In a few short months, General Data Protection Regulation (GDPR) comes into force in a change, which will hugely affect businesses of all sizes. It is a development that cannot be underestimated and in helping businesses work towards the changes, I see the enormity of the challenge. I would advise all businesses to start planning now, if you haven’t already done so, and take timely action to do all you can to make the transition easier.
GDPR requires far more than just lip service – companies need to change the way they operate and manage risk, to ensure they stick to the new rules. GDPR goes beyond just the good principles of data production. It requires companies to make data protection by design and by default – which means that data protection considerations must be taken into account when designing any new system, process, service etc.
It is easy to think of GDPR as a compliance headache, but it’s not. In fact, a more helpful approach may be to realise the regulation is also a form of insurance for companies. It provides guidelines and standards for businesses to face a world full of threats as cybercrimes reach epidemic levels.
Not being ready really isn’t an option due to the truly jaw dropping repercussions of non-compliance.
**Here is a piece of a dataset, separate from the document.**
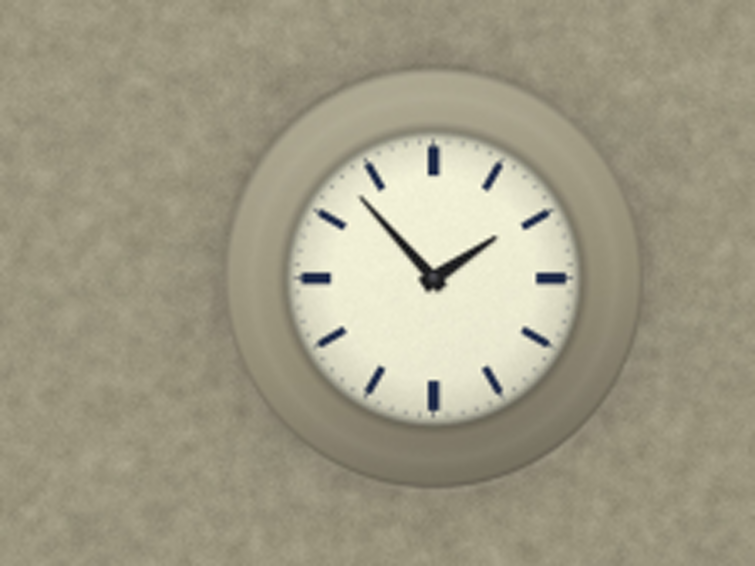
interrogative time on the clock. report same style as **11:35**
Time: **1:53**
Companies in breach of the regulation will face huge fines, which for certain infringements could be up to €20m or four percent of total global revenue, whichever is greater.
For smaller suppliers it could be even worse, as commercial contracts are being updated to make suppliers liable for the losses and GDPR penalties suffered by large companies, arising from the negligence or misconduct of the suppliers.
To avoid such fines and losses, companies need to think seriously about their systems and procedures, and even more so about their people and compliance culture. Many businesses will need to evaluate if their hardware, software and procedures are fit for the purpose of ensuring information security over the entire cycle from collection, retention, storage/retrieval to destruction.
However, the systems and procedure are ineffective without better staff training on the importance of the news procedures and what part each individual employee is expected to play in the company’s compliance with the new procedures. This training doesn’t have to be expensive, and can be very accessible through a variety of e-learning courses, assessments and games that are available to engage and educate staff.
GDPR is not a transient issue that will go away anytime soon. All companies regardless of their views will need take steps to comply. With a measured approach starting now, companies can ensure that they are ready for May’s introduction with minimum fuss.